In deze zaak heeft de kantonrechter van de Rechtbank Zeeland-West-Brabant op 12 maart 2024 uitspraak gedaan in een beroep tegen een verkeersboete. De betrokkene had een boete ontvangen voor het niet geven van een richtingaanwijzer bij het wisselen van rijstrook op 24 februari 2022. Betrokkene heeft tegen de opgelegde boete beroep ingesteld, nadat de officier van justitie het beroep ongegrond had verklaard. Tijdens de zitting op 12 maart 2024 was de betrokkene niet aanwezig, maar de zittingsvertegenwoordiger van de officier van justitie, A. de Vreeze, was wel aanwezig.
De betrokkene voerde in zijn beroepschrift aan dat de gedraging niet had plaatsgevonden en dat hij altijd gebruik maakt van zijn richtingaanwijzers. De zittingsvertegenwoordiger verzocht om het beroep gegrond te verklaren, omdat er geen staandehouding had plaatsgevonden en de verbalisant geen stopteken had gegeven. De kantonrechter oordeelde dat de verklaring van de verbalisant voldoende was om de gedraging vast te stellen, tenzij er specifieke feiten waren die aan de juistheid van die verklaring twijfelden.
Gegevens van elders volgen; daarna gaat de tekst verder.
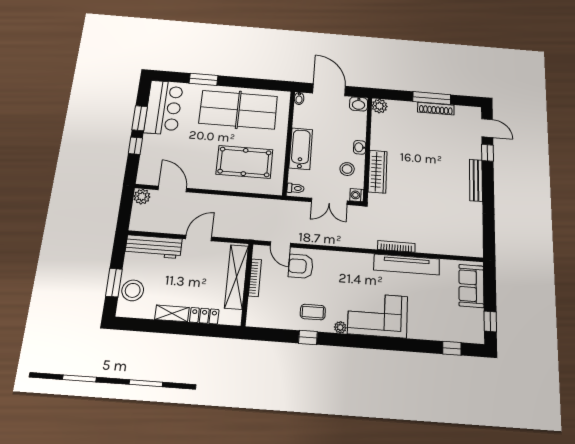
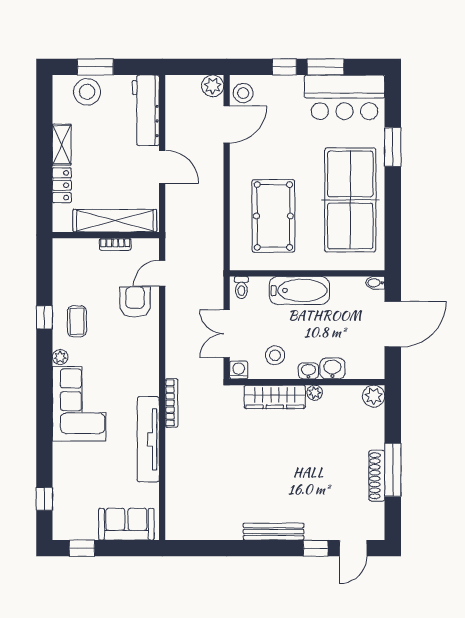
washbasin: (359, 104) -> (332, 368), moved, turned 90
plant: (376, 144) -> (315, 393), added
stool: (151, 176) -> (243, 93), added
bookcase: (396, 246) -> (172, 403), moved
bookcase: (255, 278) -> (115, 244), width x0.64

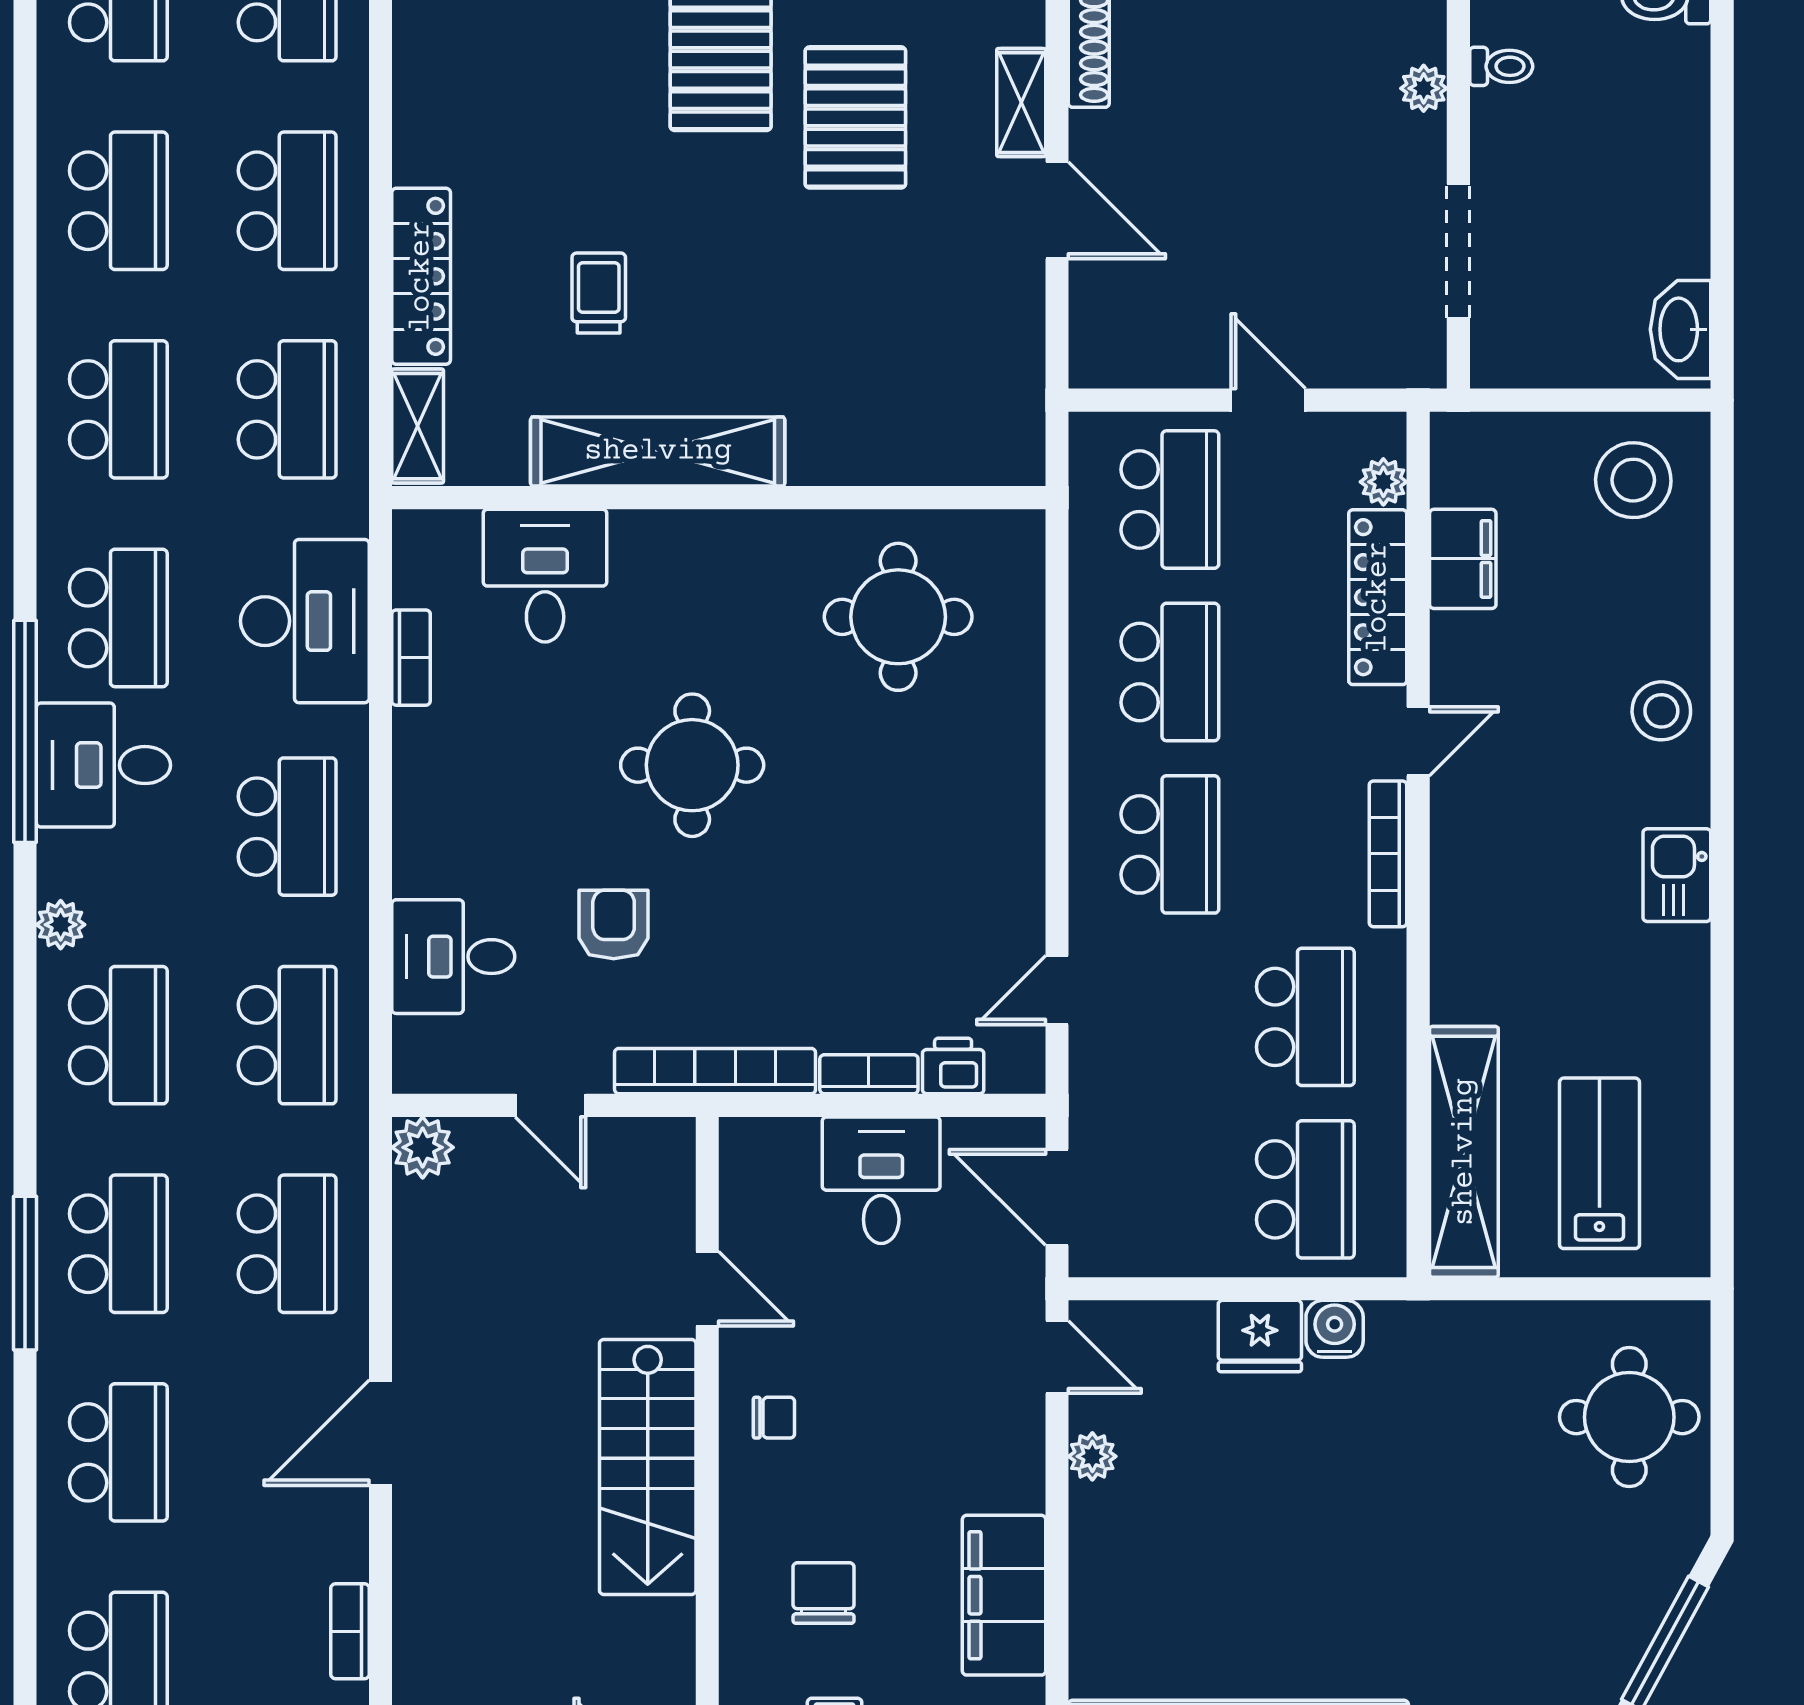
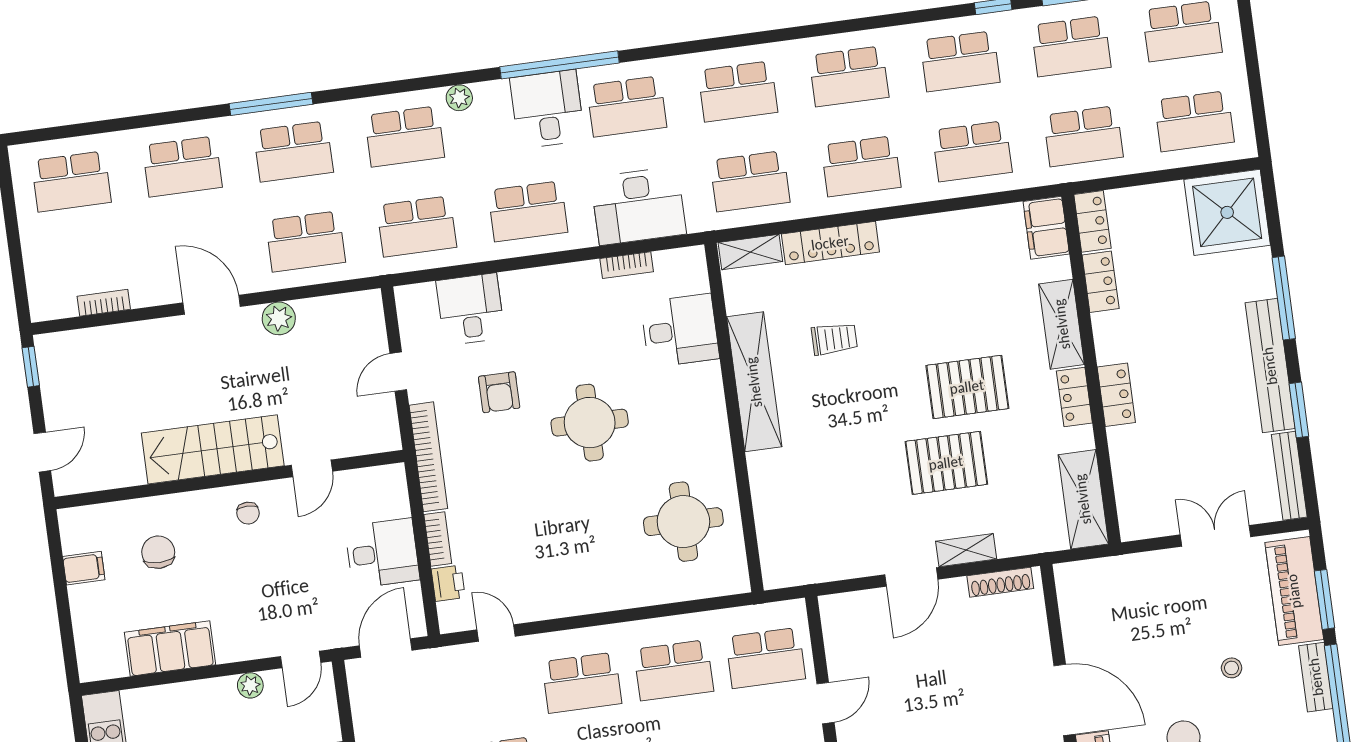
armchair: (614, 925) -> (499, 392), turned 90
plant: (423, 1147) -> (279, 318), moved
chair: (824, 1593) -> (158, 552), turned -90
De kantonrechter concludeerde dat er geen gegronde reden was om van staandehouding af te zien, aangezien de verbalisant niet beschikte over de middelen om de bestuurder staande te houden. Hierdoor was de boete ten onrechte opgelegd aan de kentekenhouder. De kantonrechter verklaarde het beroep gegrond, vernietigde de beslissing van de officier van justitie en droeg de officier op het betaalde bedrag van € 109 aan de betrokkene terug te betalen. Deze uitspraak is definitief, er is geen hoger beroep mogelijk.